宇宙航空研究開発機構(JAXA)は7月7日、X線天文衛星ASTRO-H「ひとみ」によるペルセウス座銀河団の観測結果について発表した。
同成果は、ASTRO-Hプロジェクトのメンバーである約250名の研究者からなる国際研究チームによるもので、7月7日付の英国科学誌「Nature」に掲載された。
ペルセウス座銀河団は、太陽系から約2.5億光年遠方にある銀河団。中心には、巨大なブラックホールをもつ電波銀河(NGC1275)があり、そこから宇宙ジェットが放出されている。これまでの観測で、同銀河団中心の高温ガスがジェットによって押しのけられている様子が明らかになっており、宇宙ジェットが周囲の銀河団ガスにどのような影響を及ぼしているかを明らかにするための研究が続けられていた。
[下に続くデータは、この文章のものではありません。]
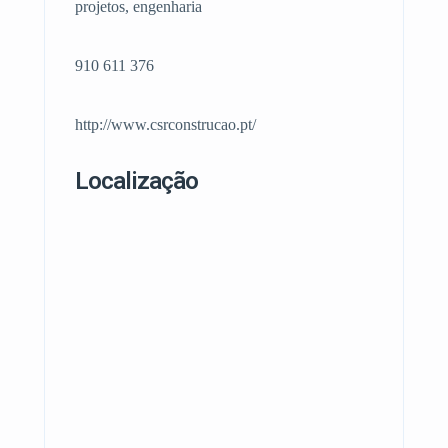
projetos, engenharia
910 611 376
http://www.csrconstrucao.pt/
Localização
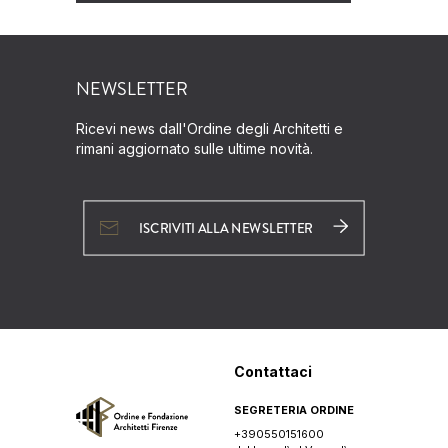
NEWSLETTER
Ricevi news dall'Ordine degli Architetti e
rimani aggiornato sulle ultime novità.
ISCRIVITI ALLA NEWSLETTER
Contattaci
SEGRETERIA ORDINE
+390550151600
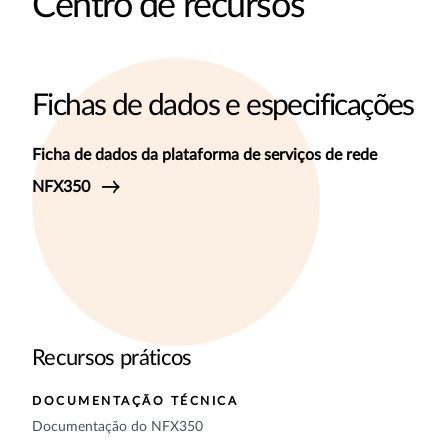
Centro de recursos
Fichas de dados e especificações
Ficha de dados da plataforma de serviços de rede
NFX350
Recursos práticos
DOCUMENTAÇÃO TÉCNICA
Documentação do NFX350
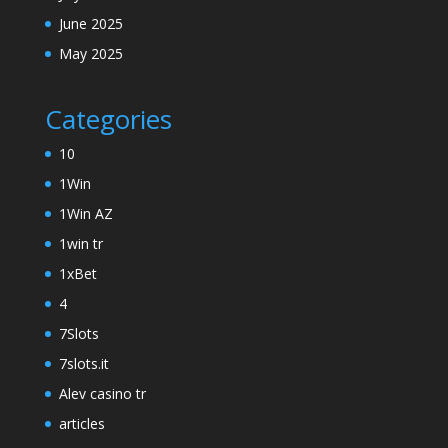
June 2025
May 2025
Categories
10
1Win
1Win AZ
1win tr
1xBet
4
7Slots
7slots.it
Alev casino tr
articles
同研究チームは、「ひとみ」の事故前となる打上げの約1週間後から開始した観測装置立ち上げ段階で、搭載された軟X線分光検出器(SXS:Soft X-ray Spectrometer)によって同銀河団を合計23万秒間観測。取得されたデータから、SXSは打上げ前に見積もっていた以上の分解能を達成し、これまでの20倍以上の精度で高温ガスの運動を測定できることを軌道上で実証した。
また観測の結果、同銀河団の中心から10万~20万光年の範囲では、高温ガスの乱れた運動の速さは毎秒164±10km(視線方向の成分)と見積もられ、この運動が発生する圧力は、高温ガスの熱的な圧力の4%に過ぎず、予想を下回る低い値であることが明らかになった。
つまり、同銀河団中心部においては、巨大ブラックホールから吹き出す高速ジェットが高温ガスとぶつかり、高温ガスを押しのけているものの、その結果作り出されるはずのガスの乱れた運動は想定より小さく、"意外に静かだった"ということになる。